21/ENBİYÂ-11: Ve Biz, zalim olan nice ülkeleri kırdık (döktük, yok ettik). Ve ondan sonra başka kavimler inşa ettik (yarattık).
21/ENBİYÂ-12: Böylece (şiddetli) azabımızı hissettikleri zaman onlar, ondan kaçarlar.
21/ENBİYÂ-13: Kaçmayın ve orada şımartıldığınız (her isteğinizin yerine getirildiği) şeye (yere) ve meskenlerinize geri dönün ki (orada), sorgulanacaksınız.
21/ENBİYÂ-14: “Yazıklar olsun bize! Muhakkak ki biz, zalimler olmuştuk.” dediler.
21/ENBİYÂ-15: Böylece onların bu davaları (şikâyetleri); Biz onları, biçilmiş ekin (gibi) sönmüş hale getirinceye (ölünceye) kadar bitmedi.
21/ENBİYÂ-16: Biz; yeri, göğü ve ikisinin arasındaki şeyleri, oyun (eğlence) olsun diye yaratmadık.
21/ENBİYÂ-17: Eğer Biz, eğlence edinmek isteseydik, (bunu) yapacak olsaydık mutlaka onu, Kendi katımızdan edinirdik.
21/ENBİYÂ-18: Hayır, Biz, hakkı bâtılın üzerine atarız. Böylece onu mahveder. O zaman o (bâtıl), zail olmuştur. Vasfettiğiniz (Allah’a isnat ettiğiniz) şeylerden dolayı size yazıklar olsun.

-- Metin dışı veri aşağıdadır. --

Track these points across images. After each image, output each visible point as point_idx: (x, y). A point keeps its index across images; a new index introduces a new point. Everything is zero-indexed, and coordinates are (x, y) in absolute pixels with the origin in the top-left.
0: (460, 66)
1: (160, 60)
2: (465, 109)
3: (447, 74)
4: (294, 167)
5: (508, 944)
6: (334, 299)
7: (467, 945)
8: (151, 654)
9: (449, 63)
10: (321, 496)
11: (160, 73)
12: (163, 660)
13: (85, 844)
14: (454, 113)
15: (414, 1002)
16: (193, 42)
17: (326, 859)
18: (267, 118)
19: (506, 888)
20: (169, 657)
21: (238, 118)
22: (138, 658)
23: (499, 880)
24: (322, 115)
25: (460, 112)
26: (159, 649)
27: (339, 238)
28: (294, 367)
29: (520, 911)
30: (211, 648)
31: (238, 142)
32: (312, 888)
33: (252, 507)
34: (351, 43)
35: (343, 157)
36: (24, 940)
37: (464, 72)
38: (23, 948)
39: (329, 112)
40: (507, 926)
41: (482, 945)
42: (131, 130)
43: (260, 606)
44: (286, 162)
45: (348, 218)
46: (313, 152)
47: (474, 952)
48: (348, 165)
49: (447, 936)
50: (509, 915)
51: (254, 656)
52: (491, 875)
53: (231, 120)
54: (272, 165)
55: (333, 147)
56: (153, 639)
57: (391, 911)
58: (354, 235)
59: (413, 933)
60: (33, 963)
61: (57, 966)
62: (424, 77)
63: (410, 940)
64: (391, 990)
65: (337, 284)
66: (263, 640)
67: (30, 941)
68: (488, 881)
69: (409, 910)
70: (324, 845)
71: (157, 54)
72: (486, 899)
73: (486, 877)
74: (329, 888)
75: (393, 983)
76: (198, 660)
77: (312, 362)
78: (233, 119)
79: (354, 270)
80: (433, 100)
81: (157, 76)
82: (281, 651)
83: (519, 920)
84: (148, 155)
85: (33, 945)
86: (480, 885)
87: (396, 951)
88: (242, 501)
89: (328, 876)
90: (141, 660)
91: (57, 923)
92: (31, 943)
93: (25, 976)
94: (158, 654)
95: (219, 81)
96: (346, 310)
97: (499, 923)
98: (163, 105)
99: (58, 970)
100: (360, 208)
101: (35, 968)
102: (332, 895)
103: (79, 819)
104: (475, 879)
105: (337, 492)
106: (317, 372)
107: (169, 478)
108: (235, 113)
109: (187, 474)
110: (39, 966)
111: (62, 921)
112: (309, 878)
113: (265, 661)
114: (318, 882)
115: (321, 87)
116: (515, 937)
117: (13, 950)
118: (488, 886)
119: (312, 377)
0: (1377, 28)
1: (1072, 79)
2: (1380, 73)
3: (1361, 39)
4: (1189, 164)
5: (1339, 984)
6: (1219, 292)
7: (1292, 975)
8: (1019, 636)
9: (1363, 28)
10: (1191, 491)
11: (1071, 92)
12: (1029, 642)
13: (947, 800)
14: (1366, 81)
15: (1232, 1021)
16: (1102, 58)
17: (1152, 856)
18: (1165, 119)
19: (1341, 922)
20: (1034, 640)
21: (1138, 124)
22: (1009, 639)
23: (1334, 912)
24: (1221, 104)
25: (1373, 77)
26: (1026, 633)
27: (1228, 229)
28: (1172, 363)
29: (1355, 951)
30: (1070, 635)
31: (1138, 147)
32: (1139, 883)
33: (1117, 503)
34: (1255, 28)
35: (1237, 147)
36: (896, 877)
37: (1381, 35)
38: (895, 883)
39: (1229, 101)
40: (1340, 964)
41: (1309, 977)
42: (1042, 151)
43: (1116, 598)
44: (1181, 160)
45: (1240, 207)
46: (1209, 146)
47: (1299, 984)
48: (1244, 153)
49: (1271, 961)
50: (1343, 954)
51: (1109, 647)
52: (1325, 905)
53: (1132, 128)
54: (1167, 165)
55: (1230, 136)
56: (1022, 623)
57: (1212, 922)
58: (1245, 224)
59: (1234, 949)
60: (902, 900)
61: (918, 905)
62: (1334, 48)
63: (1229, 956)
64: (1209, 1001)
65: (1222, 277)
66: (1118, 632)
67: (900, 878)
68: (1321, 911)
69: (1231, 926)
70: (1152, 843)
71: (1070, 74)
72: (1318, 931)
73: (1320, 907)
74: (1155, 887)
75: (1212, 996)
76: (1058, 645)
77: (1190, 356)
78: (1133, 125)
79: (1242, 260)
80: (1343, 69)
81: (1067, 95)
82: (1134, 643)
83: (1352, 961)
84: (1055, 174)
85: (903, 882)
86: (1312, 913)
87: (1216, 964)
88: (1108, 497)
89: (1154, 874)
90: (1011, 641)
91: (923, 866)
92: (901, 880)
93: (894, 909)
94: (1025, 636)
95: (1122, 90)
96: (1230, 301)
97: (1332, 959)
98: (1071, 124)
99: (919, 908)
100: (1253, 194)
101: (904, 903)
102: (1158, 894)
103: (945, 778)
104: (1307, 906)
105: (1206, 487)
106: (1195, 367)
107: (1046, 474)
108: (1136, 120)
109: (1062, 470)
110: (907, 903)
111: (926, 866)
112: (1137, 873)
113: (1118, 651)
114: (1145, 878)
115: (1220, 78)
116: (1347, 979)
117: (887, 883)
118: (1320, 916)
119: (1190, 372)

21/ENBİYÂ-19: Semalardaki (göklerdeki) ve arzdaki (yerdeki) bütün kişiler, O’nundur. Ve O’nun katında olan kişiler (huzur namazını kılanlar), O’na ibadet etmekten kibirlenmezler ve onlar yorulmazlar.
21/ENBİYÂ-20: Onlar, gece ve gündüz ara vermeden (Allah’ı) tesbih ederler (daimî zikrin sahibidirler).
21/ENBİYÂ-21: Yoksa onlar, arzdan (yerden) ilâhlar mı edindiler? Onları (o ilâhlar mı) diriltecek?
21/ENBİYÂ-22: Eğer ikisinde de (semada ve arzda), Allah’tan başka ilâhlar olsaydı, ikisi de (yer de, gök de) mutlaka fesada uğrardı. Arşın Rabbi Allah, onların vasıflandırdığı (isnat ettikleri) şeylerden münezzehtir.
21/ENBİYÂ-23: O (Allah), yaptığı şeylerden mesul (sorumlu) değildir. Ve onlar, (yaptıklarından) mesuldür (sorgulanırlar).
21/ENBİYÂ-24: Yoksa O’ndan (Allah’tan) başka ilâhlar mı edindiler? “Haydi burhanınızı (kesin delilinizi) getirin. (İşte) bu, benimle beraber olanların ve benden öncekilerin zikridir (kitabıdır).” de. Fakat onların çoğu, hakkı bilmezler. Bu sebeple onlar, yüz çevirenlerdir.